How do I prove this?
The problem contains the following "hint": Prove that X/Y contains a denumerable family of pairwise disjoint denumerable subsets.
I am not sure how that proves cardinal equivalence. My first instinct was to try to show that a bijection exists between X and X\Y, but that may be extremely difficult which would be why the hint was given.
Any help would be appreciate, and also carefully describe how the solution was found.
Thank you.
Here's an idea for when $Y =\{y\}$ is a singleton:
Let $Z \subset X$ be any denumerable subset, $Z = \{z_1, z_2, \cdots\}$, where we take $z_1 = y$. Define a map $\phi : X \to X \setminus Y$ by sending $x \mapsto x$ for all $x \in X \setminus Z$, and by sending $z_i \mapsto z_{i + 1}$. It's not hard to see that this is a bijection.
How do you extend this method to the situation where $Y$ is countable?
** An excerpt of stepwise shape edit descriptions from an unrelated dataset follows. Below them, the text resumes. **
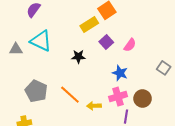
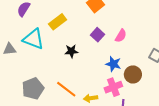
yellow rectangle: (89, 24) -> (58, 22), moved
gray pentagon: (36, 91) -> (33, 88), turned 30
brown circle: (143, 99) -> (133, 74), moved

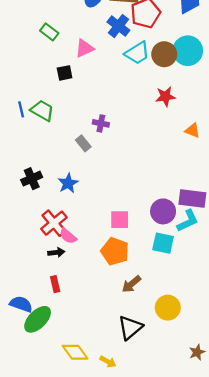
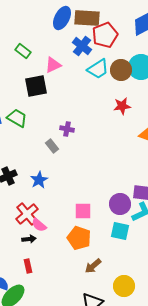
black square: (65, 73) -> (36, 86), size x1.6

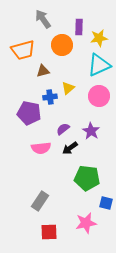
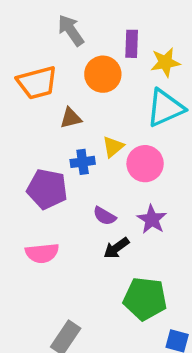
pink circle: (99, 96) -> (145, 164), moved
purple semicircle: (63, 129) -> (105, 216), turned -112
pink semicircle: (41, 148) -> (42, 253), moved

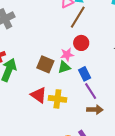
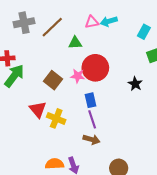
brown line: (78, 17) -> (52, 27), moved
red circle: (81, 43) -> (95, 68), size x1.6
green triangle: (64, 67) -> (75, 43), moved

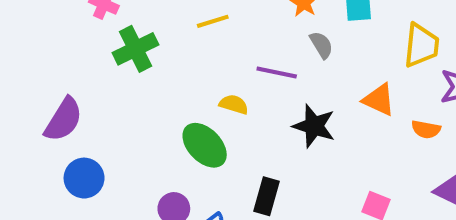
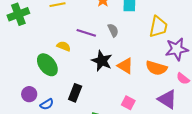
gray semicircle: (321, 45) -> (113, 30), moved
orange triangle: (379, 100) -> (125, 66), moved
orange semicircle: (426, 129) -> (156, 68), size x1.5

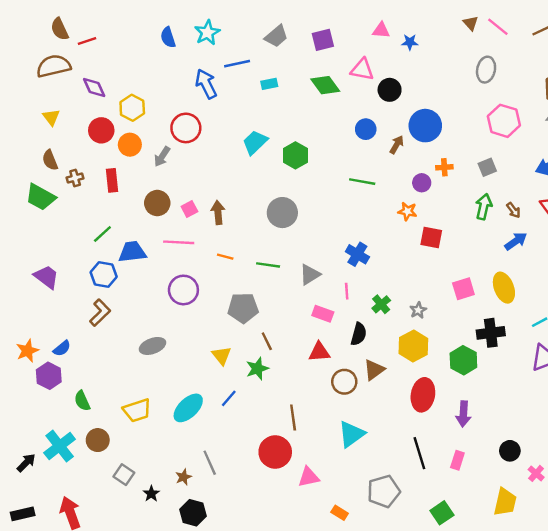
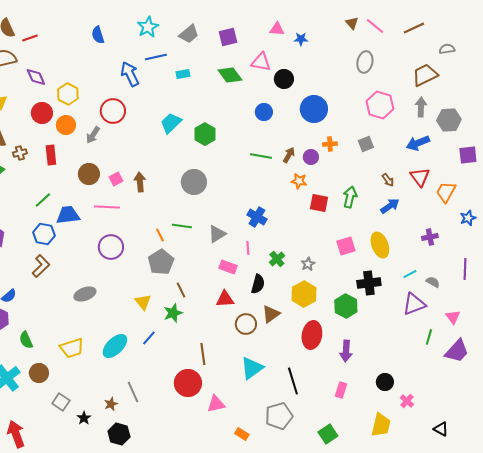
cyan star: (207, 33) -> (148, 27), moved
brown arrow: (397, 145) -> (289, 155), moved
green arrow: (484, 207) -> (350, 197), moved
orange line: (225, 257) -> (160, 235), moved, turned 48
gray pentagon: (243, 308) -> (161, 262), turned -30
black line: (419, 453) -> (293, 381), moved

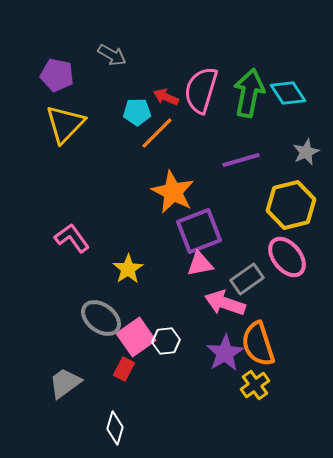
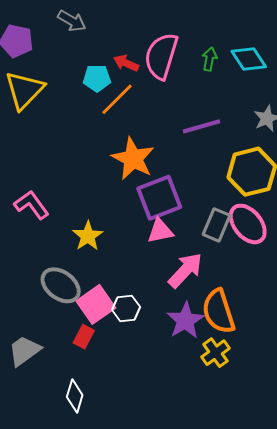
green arrow: (249, 93) -> (209, 59), size x0.5
gray rectangle: (247, 279) -> (217, 225), moved, turned -32
pink arrow: (225, 303) -> (185, 270), turned 114

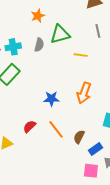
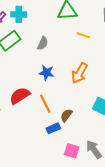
gray semicircle: (39, 45) -> (43, 43), moved
red semicircle: (29, 126) -> (20, 96), size x1.5
blue rectangle: (95, 149) -> (53, 128), moved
Think about how you would do this for $|Y| = 2, 3$, etc., and extrapolate to $Y$ countable.
Let $g\colon \omega\to Y$ be a bijection. Find an injection $f\colon \omega\to X\setminus Y$ recursively as follows: Assume we have already found an injective map $f_n\colon n\to X\setminus Y$ (the case $n=0$ being trivial). Then $$ x\mapsto\begin{cases}f_n(x)&\text{if }x<n,\\g(x-n)&\text{if }x\ge n\end{cases}$$ defines an injection $\omega\to X$. By assumtion, this is not a bijection, hence there exists some $x_n\notin Y\cup \operatorname{im}f_n$. Define $f_{n+1}\colon n+1\to X\setminus Y$ per $f_{n+1}(n)=x_n$ and $f_{n+1}(x)=f_n(x)$ otherwise. Ultimately define $f(n)=f_{n+1}(n)$. Now you can define $h\colon X\to X\setminus Y$ per $$ h(x)=\begin{cases}f(2g^{-1}(x))&\text{if }x\in Y,\\ f(2f^{-1}(x)+1)&\text{if }x\in \operatorname{im}f,\\ x&\text{otherwise}.\end{cases}$$ Why is this a bijection?
We assume it has already been shown that $X$ has a denumerable subset $D$. Then there is a bijection $\beta$ from $\mathbb{N}$ to $D$. (For definiteness, $\mathbb{N}$ starts at $0$.)
Write $d_i$ instead of $\beta(i)$. Let $Y$ be the set of $d_i$ such that $i$ is even.
We define a mapping $\varphi$ from $X$ to $X\setminus Y$ as follows:
(1) If $x=d_i$ for some $i$, let $\varphi(x)=d_{2i+1}$;
(ii) If $x\not\in D$. let $\varphi(x)=x$.
It is not difficult to verify that $\varphi$ is a bijection from $X$ to $X\setminus Y$.
Remark: One can modify the argument to show that if $Y$ is a given denumerable subset of $X$, then there is a bijection from $X$ to $X\setminus Y$.
The idea is that we choose a denumerable subset $D$ of $X\setminus Y$. Let $D_0$ be the even index members of $D$, and $D_1$ the odd index members. Send $X\setminus Y$ to $(X\setminus Y)\setminus D_0$ as in the answer above. That makes room to send $Y$ to $D_0$.